- Theatrical release poster
- Directed by: Irshad Khan
- Written by: Rashid Khan
- Starring: Rajpal Yadav Omkar Das Manikpuri Zakir Hussain Rushad Rana
- Cinematography: S. Kannan
- Edited by: Rohit Dhiman
- Music by: Rahul Mishra
- Production companies: Blackk Stone Entertainment Black Pearl Movies Pvt. Ltd.
- Release date: 16 October 2015;
- Country: India
- Language: Hindi

= Bumper Draw =

Bumper Draw ( Hindi: बंपर ड्रा ) is a Bollywood Hindi comedy film starring Rajpal Yadav, Omkar Das Manikpuri (Natha), Zakir Hussain and Rushad Rana. Directed & produced by Irshad Khan Co. and produced by Dinesh Kumar, the film was released to cinemas on 16 October 2015.

==Synopsis==
Bumper Draw is a hilarious film about two characters – Sunderlal & Farooq who befriend each other in a strange situation. After which, they both encounter Pestonji, an old Parsi man who adds to their existing list of problems. However at the end, Pestonji is the one who turns out to be a reward for both of them.

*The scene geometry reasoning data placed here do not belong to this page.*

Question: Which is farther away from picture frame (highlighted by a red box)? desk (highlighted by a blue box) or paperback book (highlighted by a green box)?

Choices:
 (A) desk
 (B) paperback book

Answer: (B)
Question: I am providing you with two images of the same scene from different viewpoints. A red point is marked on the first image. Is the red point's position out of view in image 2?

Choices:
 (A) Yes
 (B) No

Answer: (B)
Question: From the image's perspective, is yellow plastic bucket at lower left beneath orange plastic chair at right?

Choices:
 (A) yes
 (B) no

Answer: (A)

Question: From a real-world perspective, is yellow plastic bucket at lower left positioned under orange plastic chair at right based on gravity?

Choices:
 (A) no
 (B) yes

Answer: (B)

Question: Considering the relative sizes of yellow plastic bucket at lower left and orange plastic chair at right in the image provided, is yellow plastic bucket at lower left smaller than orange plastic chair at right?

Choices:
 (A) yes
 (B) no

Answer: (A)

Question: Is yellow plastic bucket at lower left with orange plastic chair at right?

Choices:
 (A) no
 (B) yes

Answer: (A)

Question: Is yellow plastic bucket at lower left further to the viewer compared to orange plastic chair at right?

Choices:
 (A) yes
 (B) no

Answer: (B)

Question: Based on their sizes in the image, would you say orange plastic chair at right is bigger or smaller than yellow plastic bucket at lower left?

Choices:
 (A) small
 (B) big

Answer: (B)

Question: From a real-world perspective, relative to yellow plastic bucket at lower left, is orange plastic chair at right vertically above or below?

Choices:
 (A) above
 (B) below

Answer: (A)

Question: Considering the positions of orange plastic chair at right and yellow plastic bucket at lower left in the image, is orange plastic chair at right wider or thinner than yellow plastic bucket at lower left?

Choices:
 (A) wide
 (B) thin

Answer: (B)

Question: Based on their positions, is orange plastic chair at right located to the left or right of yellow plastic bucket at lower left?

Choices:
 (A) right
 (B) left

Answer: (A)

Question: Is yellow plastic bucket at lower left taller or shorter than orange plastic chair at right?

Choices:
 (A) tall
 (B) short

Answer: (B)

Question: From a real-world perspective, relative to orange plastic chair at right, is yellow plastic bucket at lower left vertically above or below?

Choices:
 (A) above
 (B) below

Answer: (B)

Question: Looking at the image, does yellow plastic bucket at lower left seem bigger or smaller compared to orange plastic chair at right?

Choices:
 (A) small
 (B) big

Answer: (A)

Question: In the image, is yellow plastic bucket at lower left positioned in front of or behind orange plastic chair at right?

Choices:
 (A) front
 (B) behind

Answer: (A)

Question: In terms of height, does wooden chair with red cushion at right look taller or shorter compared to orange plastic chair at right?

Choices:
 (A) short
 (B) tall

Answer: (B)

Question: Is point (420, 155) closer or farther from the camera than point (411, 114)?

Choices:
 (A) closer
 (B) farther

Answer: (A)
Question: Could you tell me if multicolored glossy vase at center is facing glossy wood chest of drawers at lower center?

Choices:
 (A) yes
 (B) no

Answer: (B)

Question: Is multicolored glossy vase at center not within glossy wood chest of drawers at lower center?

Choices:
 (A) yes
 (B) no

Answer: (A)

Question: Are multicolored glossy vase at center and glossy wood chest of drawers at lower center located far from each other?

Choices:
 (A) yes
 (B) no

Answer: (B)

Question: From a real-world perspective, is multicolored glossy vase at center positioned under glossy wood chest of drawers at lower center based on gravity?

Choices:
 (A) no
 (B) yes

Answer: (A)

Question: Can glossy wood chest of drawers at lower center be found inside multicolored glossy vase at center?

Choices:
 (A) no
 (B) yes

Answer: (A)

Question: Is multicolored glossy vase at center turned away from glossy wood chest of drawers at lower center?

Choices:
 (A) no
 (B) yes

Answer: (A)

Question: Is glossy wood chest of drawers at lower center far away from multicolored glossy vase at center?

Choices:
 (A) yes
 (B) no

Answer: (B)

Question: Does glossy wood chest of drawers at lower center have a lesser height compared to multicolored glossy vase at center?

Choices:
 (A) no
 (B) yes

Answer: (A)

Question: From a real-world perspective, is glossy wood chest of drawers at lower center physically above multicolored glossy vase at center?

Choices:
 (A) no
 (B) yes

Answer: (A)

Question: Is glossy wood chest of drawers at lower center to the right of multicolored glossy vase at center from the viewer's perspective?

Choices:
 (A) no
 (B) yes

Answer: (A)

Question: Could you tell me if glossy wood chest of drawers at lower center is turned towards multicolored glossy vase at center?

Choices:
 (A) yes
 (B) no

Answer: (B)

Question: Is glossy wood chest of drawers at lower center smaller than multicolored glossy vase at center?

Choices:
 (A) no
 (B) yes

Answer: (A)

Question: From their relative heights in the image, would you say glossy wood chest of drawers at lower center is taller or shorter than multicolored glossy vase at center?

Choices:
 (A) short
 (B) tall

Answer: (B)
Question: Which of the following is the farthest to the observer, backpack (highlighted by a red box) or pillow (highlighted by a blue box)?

== Marketing and promotion ==
Director-producer Irshad Khan threw a party to celebrate the completion of his upcoming Hindi comedy movie Bumper Draw. The entire team was present to be a part of this celebration. Leading actors Rajpal Yadav, Rajesh Desai, Narendra Bedi, Singer Mudasir Ali and Co-producer Reshma Khan were seen at this do. Irshad Khan's close friends actor Irrfan Khan and filmmaker Tigmanshu Dhulia joined the celebrations held at Levo Lounge, Andheri.

After this completion party, the team launched the first look of the film at Wilson College's annual fest Adorea 2015 on 23 August. Bumper Draw is scheduled to release on 16 October.

The trailer of the movie was launched amidst much fanfare at Carnival Cinemas in Andheri on 14 Sep. 2015. The film's lead actors were Rajpal Yadav, Zakir Hussain, Rina Charinya, T.P. Aggarwal, Raj Patel, Reshma Khan and Dinesh Kumar among others.

==Cast==
- Rajpal Yadav As Farooq
- Zakir Hussain as Gali Babba
- Subrat Dutta as Villium
- Rushad Rana as Nariman
- Bomi Dotiwala as Pestonjee
- Omkar Das Manikpuri as Sunderlal
- Meera as Item Song Girl
- Seema Azami as Komal Bai
- Abhishek Ingale as Rafiq
- Deepa Sethi as Priya
- Reena Charnya as Sharmila
- Narendra Bedi as Dr. Y I M Bedi
- Harish Kumaar as Haricharan
- Sitaram Panchal as Vaman Bhalerao
- Hrishikesh Joshi as Inspector Parab

== Soundtrack ==
The soundtrack for the movie was composed by Rahul Mishra and the lyrics were penned by Irshad Khan.

| No. | Title | Singer(s) | Length |
|---|---|---|---|
| 1. | "Lukkhe Bade Aate Hain" | Mohammed Irfan | 3:18 |
| 2. | "Jod Jod" | Mamta Sharma & Altamash Faridi | 3:41 |
| 3. | "Khamakhan" | Mudasir Ali | 4:48 |
| Total length: |  |  | 11:47 |

== Sequel ==
A sequel of the film titled Phir Se Bumper draw’ was announced on 26 July 2024 with the shoot beginning on 20 September 2024 in Mumbai and Dubai.